Yes, I remember the days of listening to sappy songs on the stereo--back when a needle was involved. Sometimes it was just necessary.

therapydoc said...

Here, There and Everywhere was a biggie for us. I walked down the isle to it, I think, unless I'm hallucinating (it was in there with Jewish music, don't ask).

apathy lounge said...

The songs I share now with my husband? "Northstar" by Robert Fripp. "I Don't Want to Live Without You" by Foreigner. "Amanda" by Boston. "My Baby" by The Pretenders. "You and Me" by Alice Cooper.

Alison said...

Does "Love Will Tear Us Apart" by Joy Division count? Or the Leonard Cohen song, Hallejulah. Some might say they are terribly depressing and tragic songs. Well actually they are...but I love 'em.

Love Back in the Chain Gang and most of the Pretenders songs anyway.

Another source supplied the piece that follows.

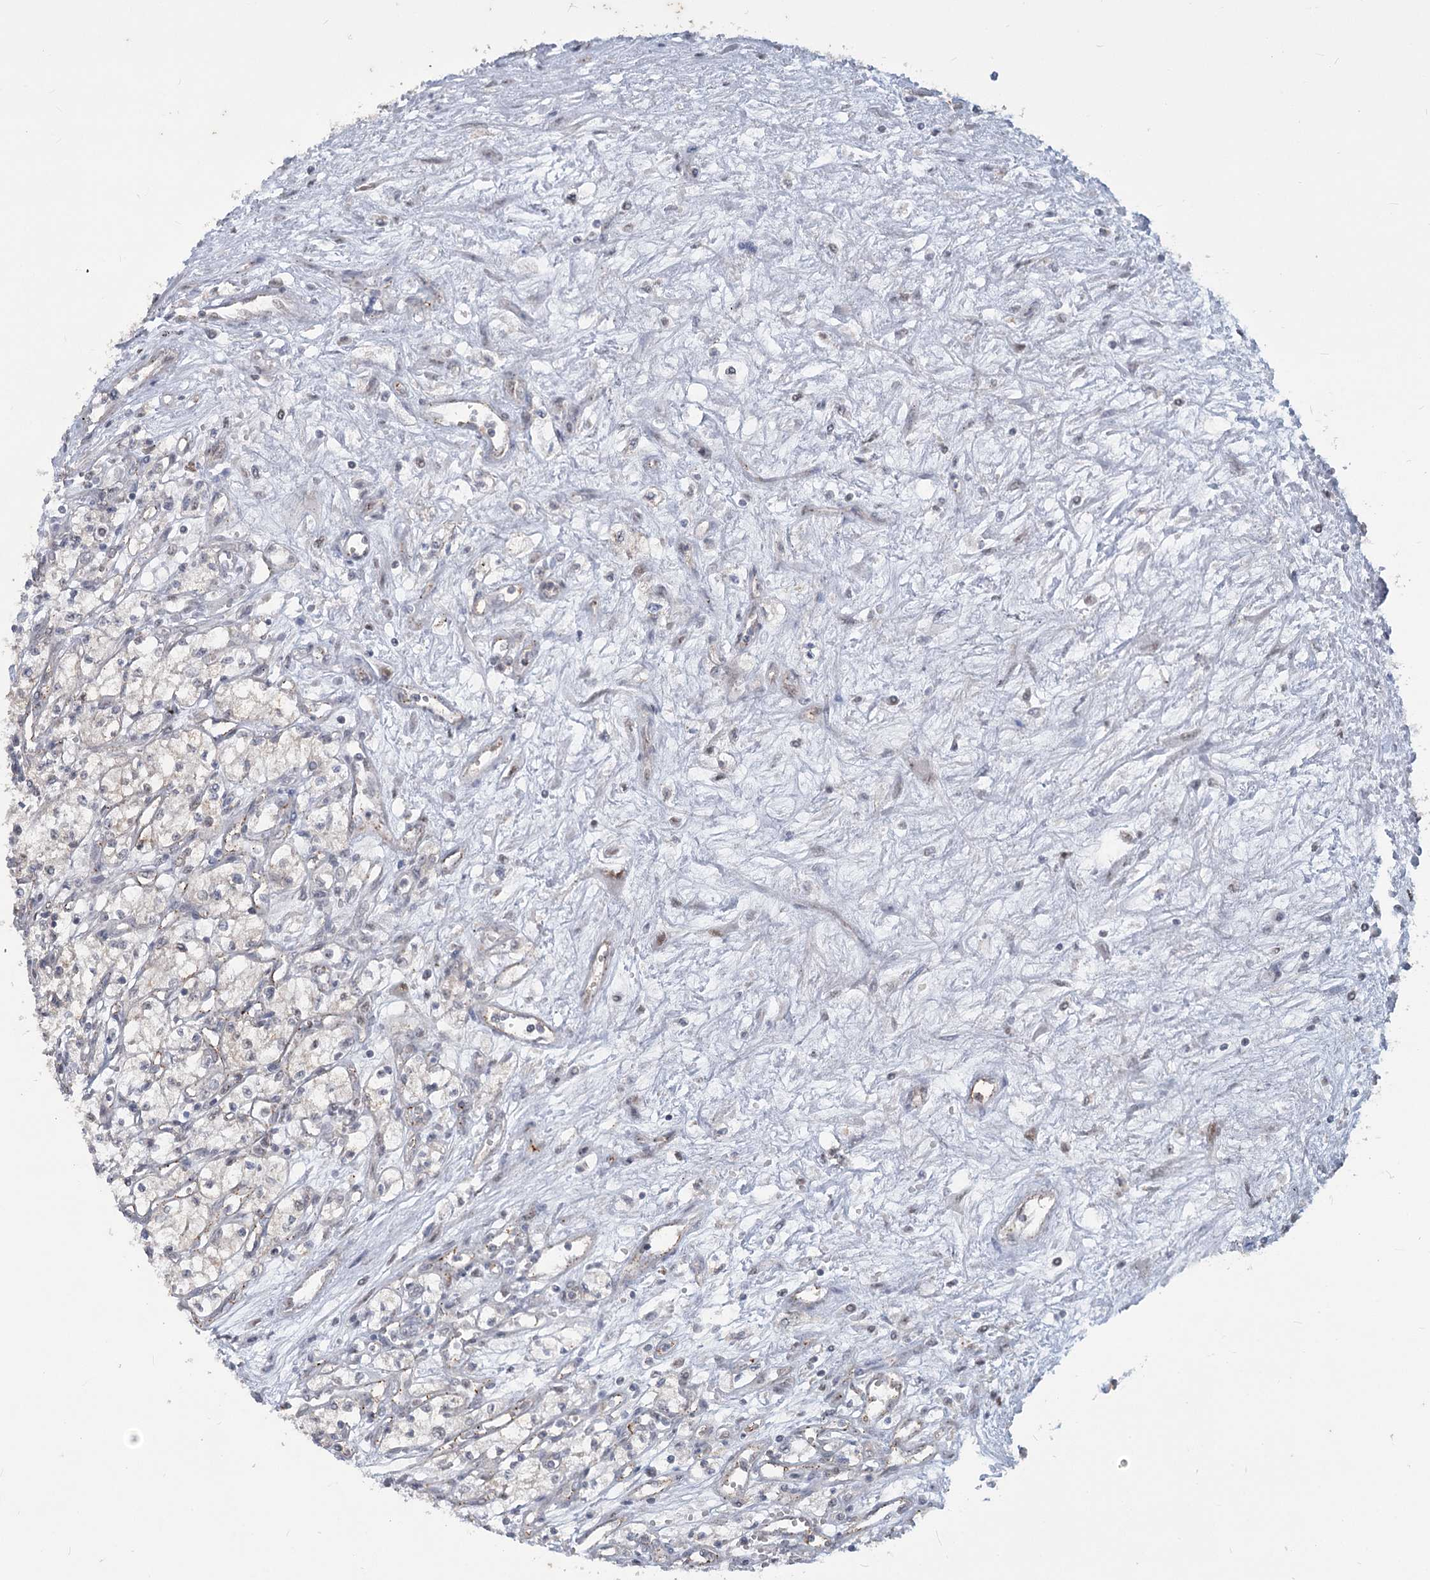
{"staining": {"intensity": "negative", "quantity": "none", "location": "none"}, "tissue": "renal cancer", "cell_type": "Tumor cells", "image_type": "cancer", "snomed": [{"axis": "morphology", "description": "Adenocarcinoma, NOS"}, {"axis": "topography", "description": "Kidney"}], "caption": "The immunohistochemistry micrograph has no significant expression in tumor cells of renal adenocarcinoma tissue. Brightfield microscopy of immunohistochemistry stained with DAB (3,3'-diaminobenzidine) (brown) and hematoxylin (blue), captured at high magnification.", "gene": "MTG1", "patient": {"sex": "male", "age": 59}}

Oh I could go on and on...

flutter said...

ooohhhh Angel by Massive Attack

phd in yogurtry said...

mary -- The Cars reminds me of early college days... freedom!

ann - oxytocin made me sleepy too while I was breastfeeding, but I liked the valium effect

dkuroiwa -- you are not the first person who told me music was a big connection between two people with a language barrier. I imagine you would grab hold of that which you can both understand! thanks for your comment!

vodkamom -- midnight flier, hmmm, need to look that one up. I'm sure it's one of those songs I'll know when I hear it.

rb -- I love "I Go to Sleep" .. that whole album is a favorite. And "sobbing" as well. That's a Kinks song, no?

gotee - that's magic, alright! great song, too.

jenn - yes, necessary is right. and "back when a needle was involved" haha.. too funny.

therapydoc - here, there and everywhere? ah, the Beatles! yes! such a pretty song.

apathy -- ah Foreigner. where is Steve Perry these days?

alison - Hallelujah is a gorgeous song. I first became aware of it listening to the Shrek soundtrak. Rufus Wainwright version. Beautiful. I'm listening to it now (thank you, youtube).

flutter - that's a new one by me. mostly instrumental, right?